Just before I was discharged from hospital, one of the nurses came by to ask if I was interested in attending a talk on 'Bonding with Baby'. Mark and I immediately looked at each other before replying a resolute 'no'. I suppose there may be people out there who need some assistance/support in this area, but definitely not me. I have been waiting for this baby for soooo long, and have gone through so much to have him... my bond with him was established from the moment I got a 'plus' on my home pregnancy kit. Holding him in my arms only made the bond even more unbreakable.
I may have difficulty falling pregnant and even more challenges staying pregnant, but I know for certain that aside from these 2 'roadblocks', I am born to be a mother! I just feel sad that in my quest towards motherhood, I had to lose Lucas, Chloe and little one. I still love and miss them terribly and wonder constantly how it'd have been like if they are with us today.

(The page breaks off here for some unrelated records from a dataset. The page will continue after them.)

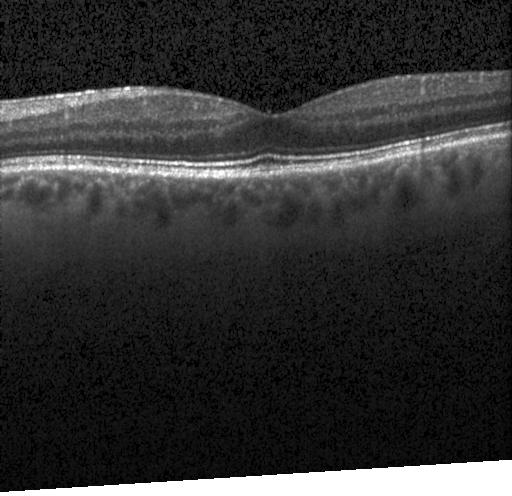

OCT B-scan showing neither choroidal neovascularization, diabetic macular edema, nor drusen.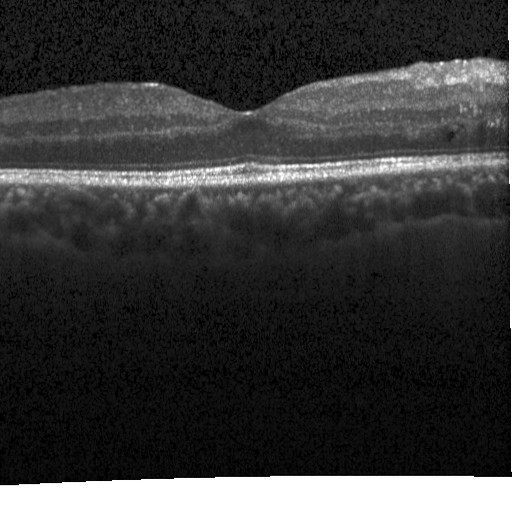 Diabetic macular edema (DME).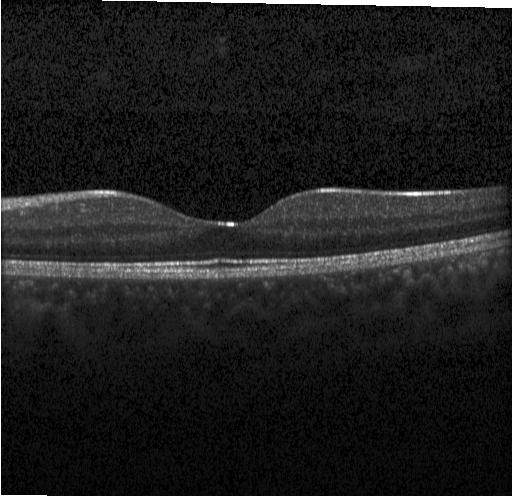
Optical coherence tomography scan, acquired on a Heidelberg Spectralis, spectral-domain OCT.
Diagnosis: no evidence of choroidal neovascularization, diabetic macular edema, or drusen.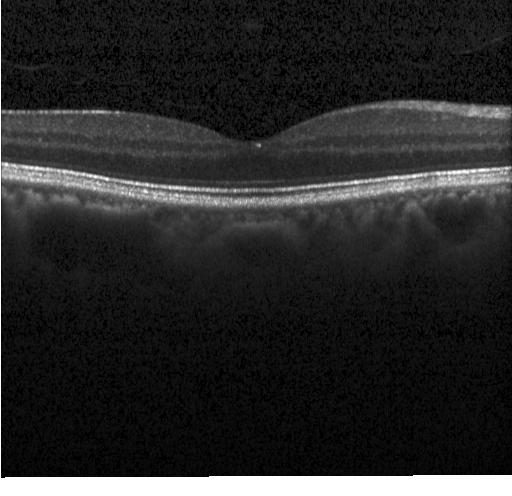 Retinal OCT cross-section showing no evidence of choroidal neovascularization, diabetic macular edema, or drusen.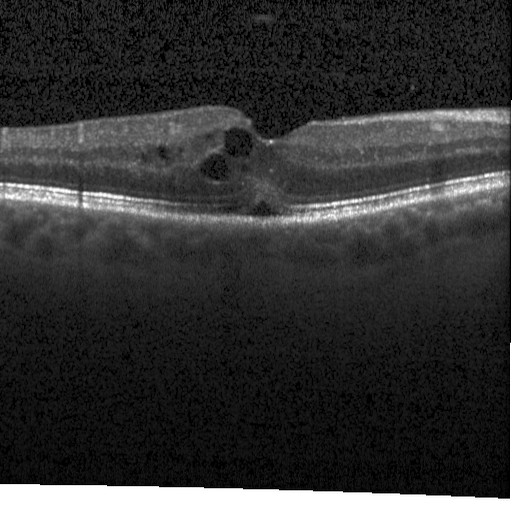
Spectral-domain OCT; optical coherence tomography scan; acquired on a Heidelberg Spectralis; centered on the fovea — Dx: diabetic macular edema (DME).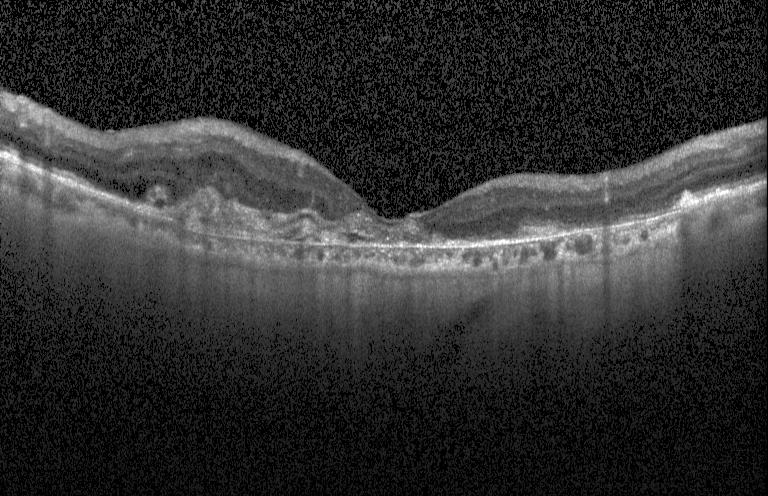

Diagnosis: choroidal neovascularization.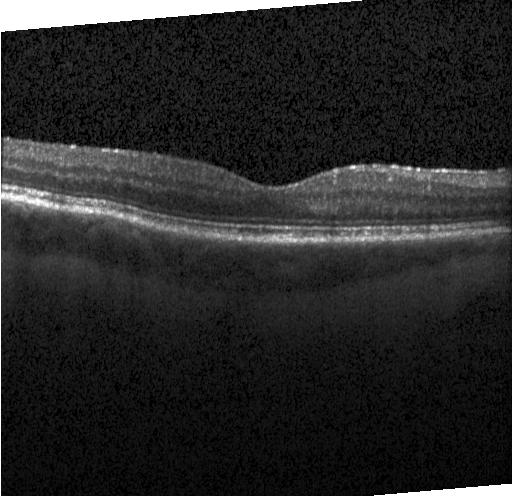

Impression: no CNV, DME, or drusen.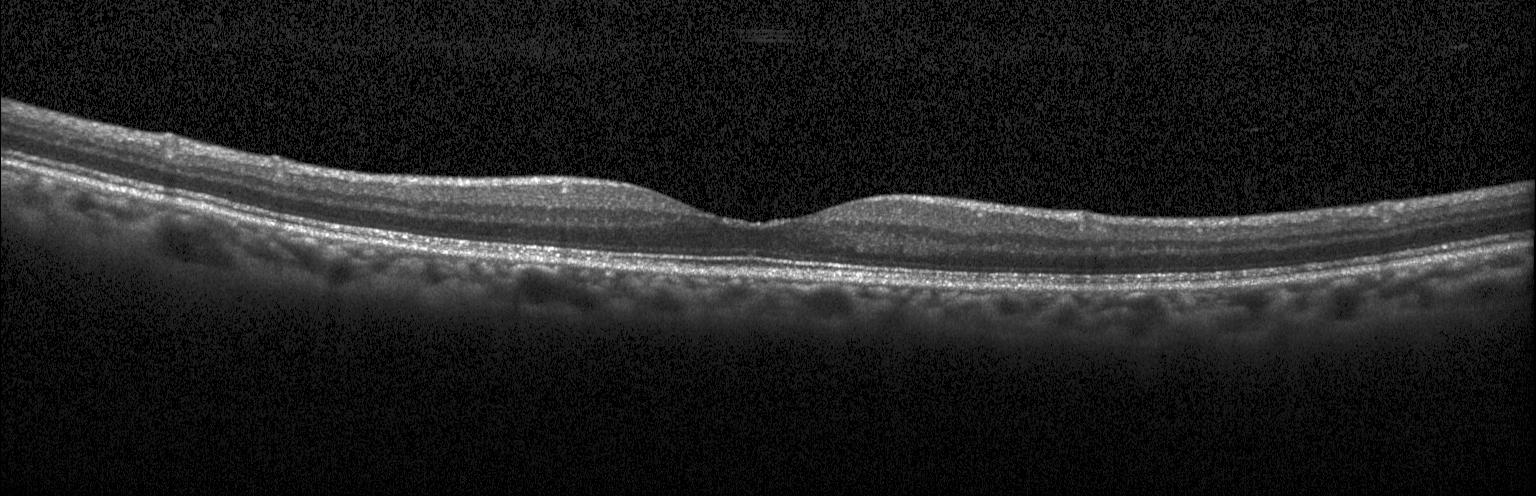
Heidelberg Spectralis, spectral-domain OCT, retinal OCT cross-section — Assessment: no CNV, DME, or drusen.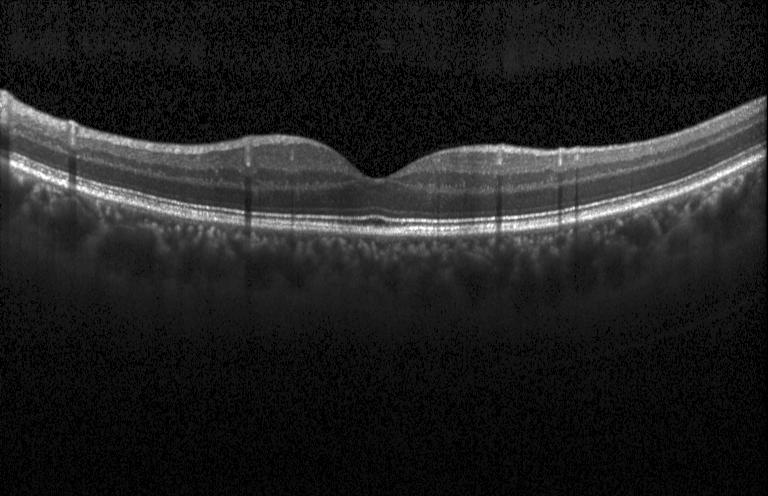 No evidence of choroidal neovascularization, diabetic macular edema, or drusen.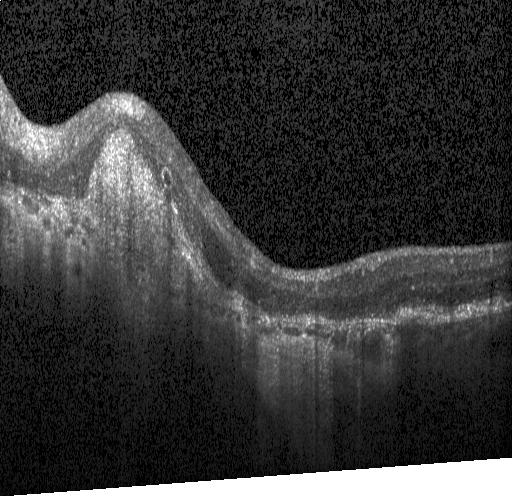
Spectral-domain OCT · OCT B-scan · horizontal scan through the fovea · Heidelberg Spectralis. A choroidal neovascular membrane.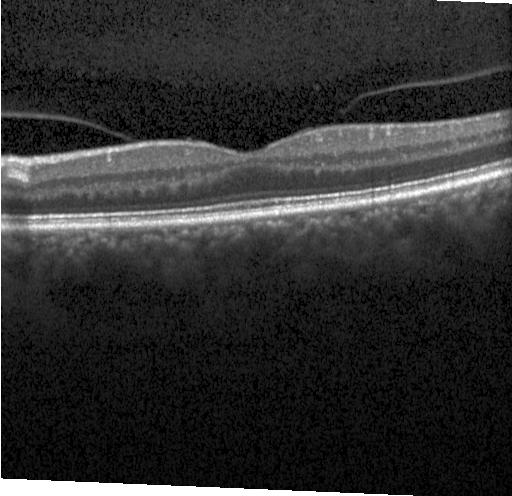

This B-scan demonstrates no CNV, no DME, and no drusen.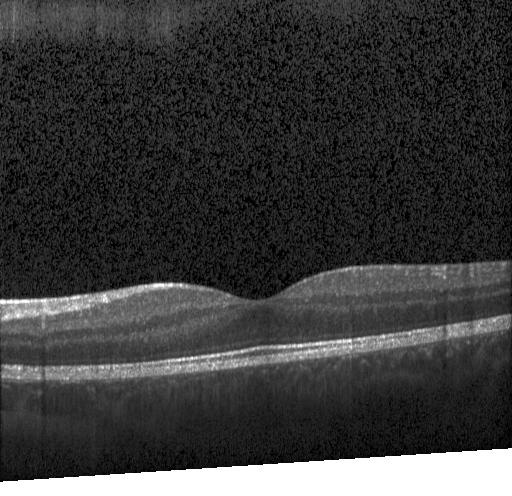 This B-scan demonstrates neither choroidal neovascularization, diabetic macular edema, nor drusen.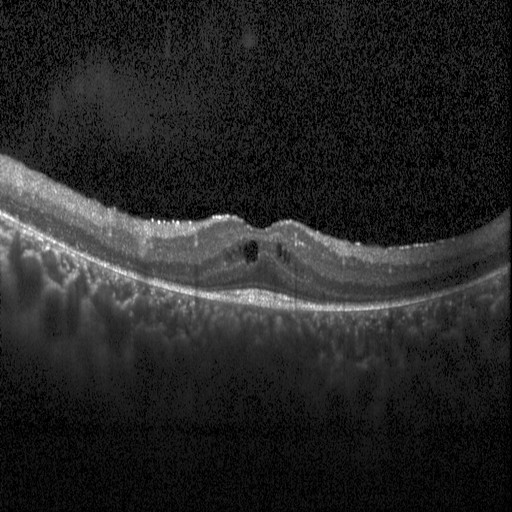

Spectral-domain optical coherence tomography · centered on the fovea · acquired on a Heidelberg Spectralis · OCT B-scan.
Diabetic macular edema (DME).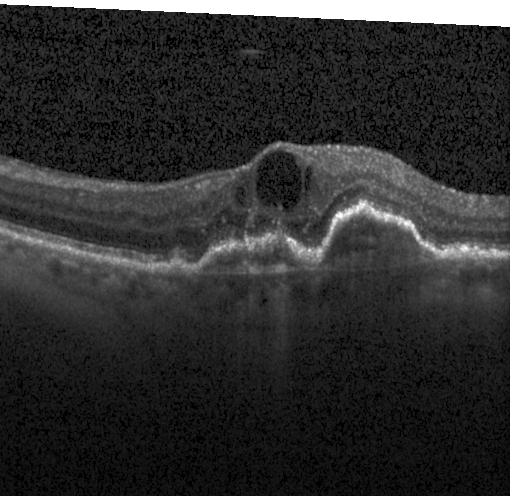

SD-OCT; instrument: Heidelberg Spectralis; through the macula; optical coherence tomography B-scan.
Assessment: choroidal neovascularization (CNV).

Right now I am relishing every minute I am awake cos I get to see my baby boy. Sleep used to be one of the top priorities of my life but now it's taken a backseat cos I have an incentive to be awake! I can't get enough of looking at Little Bun, touching him, sniffing his unique baby scent, kisisng his head/finges/toes... I am still amazed that he is here and he is mine. I find it hard to believe that Mark and I created this perfect little being.